+++ Input records

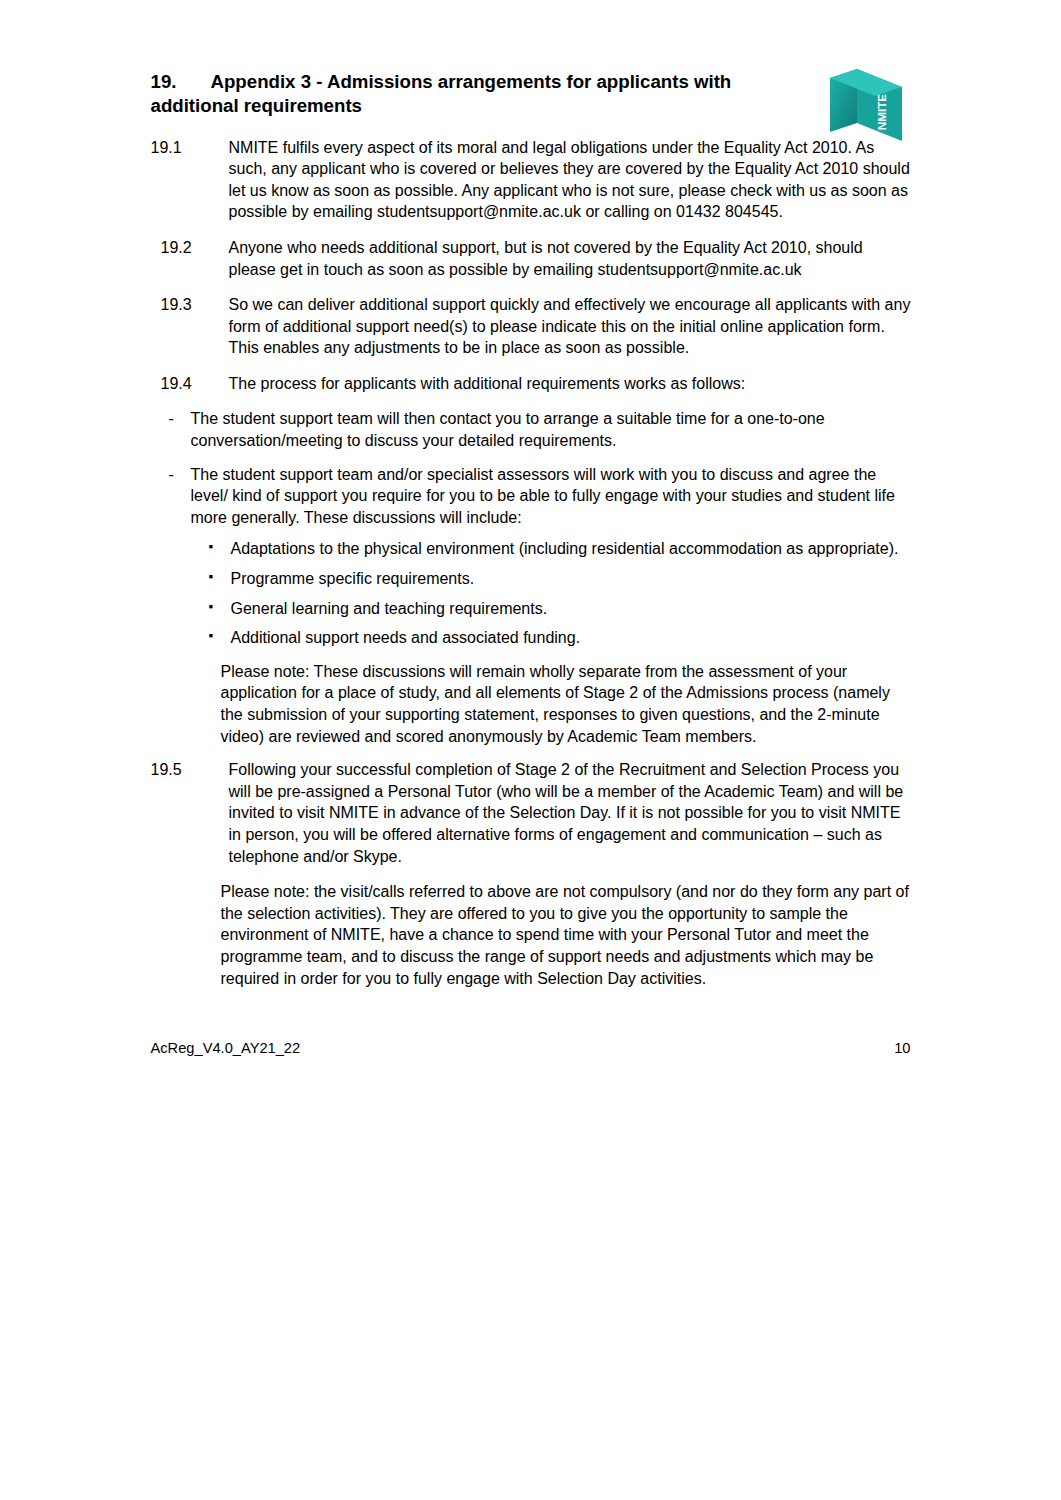NMITE
19. Appendix 3 - Admissions arrangements for applicants with additional requirements
19.1
NMITE fulfils every aspect of its moral and legal obligations under the Equality Act 2010. As such, any applicant who is covered or believes they are covered by the Equality Act 2010 should let us know as soon as possible. Any applicant who is not sure, please check with us as soon as possible by emailing studentsupport@nmite.ac.uk or calling on 01432 804545.
19.2
Anyone who needs additional support, but is not covered by the Equality Act 2010, should please get in touch as soon as possible by emailing studentsupport@nmite.ac.uk
19.3
So we can deliver additional support quickly and effectively we encourage all applicants with any form of additional support need(s) to please indicate this on the initial online application form. This enables any adjustments to be in place as soon as possible.
19.4
The process for applicants with additional requirements works as follows:
The student support team will then contact you to arrange a suitable time for a one-to-one conversation/meeting to discuss your detailed requirements.
The student support team and/or specialist assessors will work with you to discuss and agree the level/ kind of support you require for you to be able to fully engage with your studies and student life more generally. These discussions will include:
Adaptations to the physical environment (including residential accommodation as appropriate).
Programme specific requirements.
General learning and teaching requirements.
Additional support needs and associated funding.
Please note: These discussions will remain wholly separate from the assessment of your application for a place of study, and all elements of Stage 2 of the Admissions process (namely the submission of your supporting statement, responses to given questions, and the 2-minute video) are reviewed and scored anonymously by Academic Team members.
19.5
Following your successful completion of Stage 2 of the Recruitment and Selection Process you will be pre-assigned a Personal Tutor (who will be a member of the Academic Team) and will be invited to visit NMITE in advance of the Selection Day. If it is not possible for you to visit NMITE in person, you will be offered alternative forms of engagement and communication – such as telephone and/or Skype.
Please note: the visit/calls referred to above are not compulsory (and nor do they form any part of the selection activities). They are offered to you to give you the opportunity to sample the environment of NMITE, have a chance to spend time with your Personal Tutor and meet the programme team, and to discuss the range of support needs and adjustments which may be required in order for you to fully engage with Selection Day activities.
AcReg_V4.0_AY21_22
10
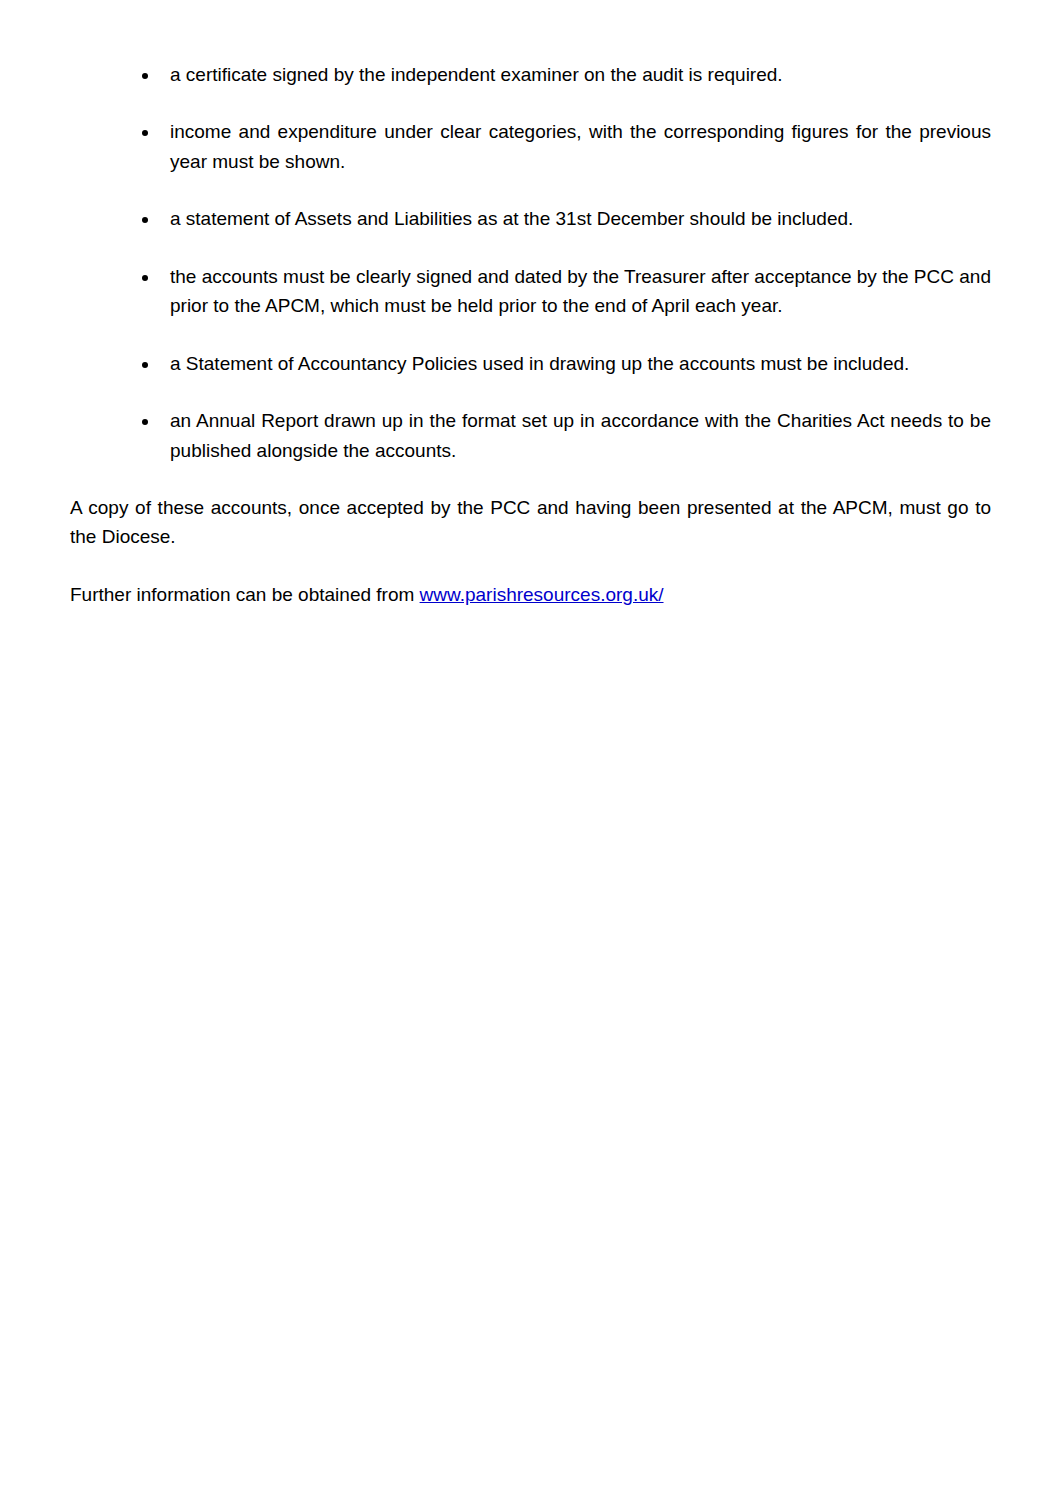a certificate signed by the independent examiner on the audit is required.
income and expenditure under clear categories, with the corresponding figures for the previous year must be shown.
a statement of Assets and Liabilities as at the 31st December should be included.
the accounts must be clearly signed and dated by the Treasurer after acceptance by the PCC and prior to the APCM, which must be held prior to the end of April each year.
a Statement of Accountancy Policies used in drawing up the accounts must be included.
an Annual Report drawn up in the format set up in accordance with the Charities Act needs to be published alongside the accounts.
A copy of these accounts, once accepted by the PCC and having been presented at the APCM, must go to the Diocese.
Further information can be obtained from www.parishresources.org.uk/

++++++

Exercise ▸
Restate the records above word for word, without the pictures.

Final answer ▸
NMITE
19. Appendix 3 - Admissions arrangements for applicants with additional requirements
19.1
NMITE fulfils every aspect of its moral and legal obligations under the Equality Act 2010. As such, any applicant who is covered or believes they are covered by the Equality Act 2010 should let us know as soon as possible. Any applicant who is not sure, please check with us as soon as possible by emailing studentsupport@nmite.ac.uk or calling on 01432 804545.
19.2
Anyone who needs additional support, but is not covered by the Equality Act 2010, should please get in touch as soon as possible by emailing studentsupport@nmite.ac.uk
19.3
So we can deliver additional support quickly and effectively we encourage all applicants with any form of additional support need(s) to please indicate this on the initial online application form. This enables any adjustments to be in place as soon as possible.
19.4
The process for applicants with additional requirements works as follows:
The student support team will then contact you to arrange a suitable time for a one-to-one conversation/meeting to discuss your detailed requirements.
The student support team and/or specialist assessors will work with you to discuss and agree the level/ kind of support you require for you to be able to fully engage with your studies and student life more generally. These discussions will include:
Adaptations to the physical environment (including residential accommodation as appropriate).
Programme specific requirements.
General learning and teaching requirements.
Additional support needs and associated funding.
Please note: These discussions will remain wholly separate from the assessment of your application for a place of study, and all elements of Stage 2 of the Admissions process (namely the submission of your supporting statement, responses to given questions, and the 2-minute video) are reviewed and scored anonymously by Academic Team members.
19.5
Following your successful completion of Stage 2 of the Recruitment and Selection Process you will be pre-assigned a Personal Tutor (who will be a member of the Academic Team) and will be invited to visit NMITE in advance of the Selection Day. If it is not possible for you to visit NMITE in person, you will be offered alternative forms of engagement and communication – such as telephone and/or Skype.
Please note: the visit/calls referred to above are not compulsory (and nor do they form any part of the selection activities). They are offered to you to give you the opportunity to sample the environment of NMITE, have a chance to spend time with your Personal Tutor and meet the programme team, and to discuss the range of support needs and adjustments which may be required in order for you to fully engage with Selection Day activities.
AcReg_V4.0_AY21_22
10
a certificate signed by the independent examiner on the audit is required.
income and expenditure under clear categories, with the corresponding figures for the previous year must be shown.
a statement of Assets and Liabilities as at the 31st December should be included.
the accounts must be clearly signed and dated by the Treasurer after acceptance by the PCC and prior to the APCM, which must be held prior to the end of April each year.
a Statement of Accountancy Policies used in drawing up the accounts must be included.
an Annual Report drawn up in the format set up in accordance with the Charities Act needs to be published alongside the accounts.
A copy of these accounts, once accepted by the PCC and having been presented at the APCM, must go to the Diocese.
Further information can be obtained from www.parishresources.org.uk/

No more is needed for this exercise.